Postoperative Course: Post operatively, the patient was kept on intravenous antibiotics and analgesics. Vaginal Betadine douching was done on day four and eight. On day ten, the patient had complaints of soaked abdominal wound dressing. On suture removal, the patient presented with a complete wound dehiscence up to the subcutaneous layer. The swab revealed staphylococcus aureus sensitive to amikacin and linezolid. Daily dressing was done under all aseptic precautions and high protein diet was advised. The patient was then taken for secondary resuturing of the wound under anesthesia on day seven of the wound dehiscence. She was then discharged on day three of post-resuturing the wound.
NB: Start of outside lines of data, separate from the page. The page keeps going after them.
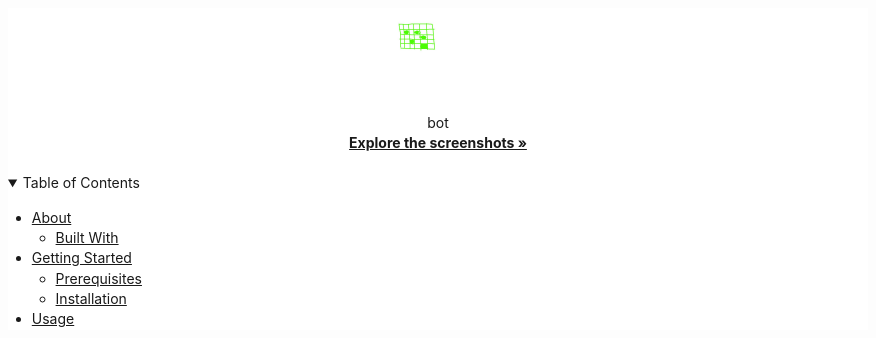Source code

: <h1 align="center">
  <a href="https://github.com/mloso/game">
    <img src="docs/images/logo.jpg" alt="Logo" width="100" height="100%">
  </a>
</h1>

<div align="center">
  bot
  <br />
  <a href="#about"><strong>Explore the screenshots »</strong></a>
  <br />
  <br />
</div>

<details open="open">
<summary>Table of Contents</summary>

- [About](#about)
    - [Built With](#built-with)
- [Getting Started](#getting-started)
    - [Prerequisites](#prerequisites)
    - [Installation](#installation)
- [Usage](#usage)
On follow up, suture removal was performed on day 14 after resuturing. The patient appeared healthy and had no new complaints.
Discussion
Prolapsed cervical fibroids can present dramatically with bleeding, infection, and a mass per vaginam. Differentiating them from uterine inversion is difficult when the fundus is not palpable or when imaging is inconclusive. Inversion is typically associated with acute severe haemorrhage and shock, often postpartum, while cervical fibroid prolapse may have a subacute course (3). Imaging, especially MRI, helps to differentiate between the two. However, examination under anesthesia (EUA) and intraoperative findings remain the gold standard in many cases. In the patient presented, despite imaging and clinical confusion, a definitive diagnosis was made surgically. Anatomy of the ureters is expected to be distorted in cases of an impacted cervical fibroid. Hence meticulous dissection of the bladder coupled with careful application of clamps is a pivotal step in the surgery. In the case presented, the enucleation of the cervical myoma through the posterior incision on the uterocervical junction abdominally was the key surgical step in the surgery. This diagnostic confusion could have been prevented by presenting early at the hospital, where the patient could have been diagnosed and taken up for the myomectomy through the abdominal route without the risk of infection or necrosis of the mass. The surgical management of cervical myomas can be challenging and it requires a great experience, skill and expertise of the surgeon. The presence of a cervical leiomyoma has been identified as an independent factor affecting operation time in minimally invasive surgery (4). Identification of a correct cleavage plane for the surgeon becomes difficult in relation to the position of cervical myoma, as it can have close relations with pelvic structures, procedures can be further complicated by more restricted and inaccessible surgical spaces (5). Retrospectively, the assumption can be made that the post-operative wound dehiscence can be a consequence of the suppurative inflammation on the surface of the prolapsed myoma (as mentioned on the histopathology report) but the enucleation of the myoma was not possible vaginally due to the same reason hence the decision of abdominal hysterectomy had to be taken. Certain case reports with large cervical fibroid have been reported intermittently which eventually needed a hysterectomy after ruling out malignancy (6, 7, 8).
Conclusion
Prolapsed giant cervical fibroids are rare and may mimic uterine inversion, leading to diagnostic confusion. Careful examination, imaging, and surgical exploration are crucial. Early recognition and appropriate surgical planning can prevent morbidity and preserve patient’s safety. Their surgical management requires a multidisciplinary approach in modern era of surgery.